Conservatives cannot win long-term without racism, electoral corruption, or an ineffective left.

The Patriot Act? Illegal surveillance? Suspension of habeas corpus? The ludicrous and ineffective security apparatus we have at airports? Not to mention torture, rendition, black sites in former Soviet bloc countries, Guantanamo Bay? Bush was not subtle. It’s just that people have forgotten.

The interesting is that the GOP tried to expand the definition of white in the 80s by going after Hispanics … and succeeded to some degree (Cubans in Florida.)

But it was a movement pushed by party leadership and resisted by racists in the party base. And over time the base pretty definitively undid with Trump what Reagan, the Buses, McCain etc. had attempted to build up earlier. The result today is that the GOP is in a huge hole with Hispanics - Biden is up on Trump with Hispanics by 39 points - and there’s no obvious new demographic to go after that the base would accept. (And just saying, “Hey! At least we’re not racist any more!” is unlikely to pull over enough Dems to compensate for the loss of the base.)

So as scott says, the GOP needs some other element to form a large enough coalition to win. Reagan was able to get over the top with the help of cold warriors, people who thought Carter was weak on national defense and anti-communism. Bush Jr. benefited enormously from people worried about terrorism. But national security as traditionally defined is a dead issue for the GOP today - attempts to get the public interested in a war with Iran have failed, Trump’s defined China as a purely economic issue, and obviously today’s GOP isn’t going to talk much about Russia … (Even if the Lincoln Project were to turn anti-Russia in a bid to win moderate Dems to the GOP, they would face a huge credibility gap - you failed to see the bad thing coming, now you want us to trust you? - much as the Dems had a similar credibility issue after the Iran hostage situation and the USSR’s crackdown on Poland and invasion of Afghanistan.)

Another pillar of Reagan’s coalition is also not what it was: for the last 30 years, evangelicals have lost every battle in the culture wars not related to abortion. From the perspective of a 1960s evangelical, modern America is a hellscape, with gay marriage, women working, pot being legalized left and right, porn just a click away … and all those things are widely popular. Meanwhile, church attendance continues to dwindle away.

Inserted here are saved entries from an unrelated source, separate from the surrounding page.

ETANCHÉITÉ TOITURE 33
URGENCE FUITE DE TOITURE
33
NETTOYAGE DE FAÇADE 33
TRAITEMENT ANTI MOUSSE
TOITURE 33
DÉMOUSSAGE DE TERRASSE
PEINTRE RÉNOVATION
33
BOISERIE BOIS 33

This is where my prospective answer is that they leverage Trump’s fake working-class populism into a real working-class populism–the kind that also appeals to some Bernie Sanders people. Soak corporations and tax imports to promote small businesses and restore a more balanced industry to the US. I’m not saying it’s extremely likely, but there are people on the right thinking this way and some politicians like Hawley and Rubio (probably neither charismatic enough to make it a movement) pivoting toward it.

Seems highly unlikely to me. The Republicans have done well for decades by adopting a position of subservience to the elites. The pro tax-cut, anti-business-regulation planks in the party platform have ensured a constant flow of money to their election efforts. They can’t realistically let that go.

If they take a beating at the polls bad enough to make them contemplate deep changes in direction as a national party I’d say they pivot on a few social issues before they abandon their lucrative arrangements with the rich.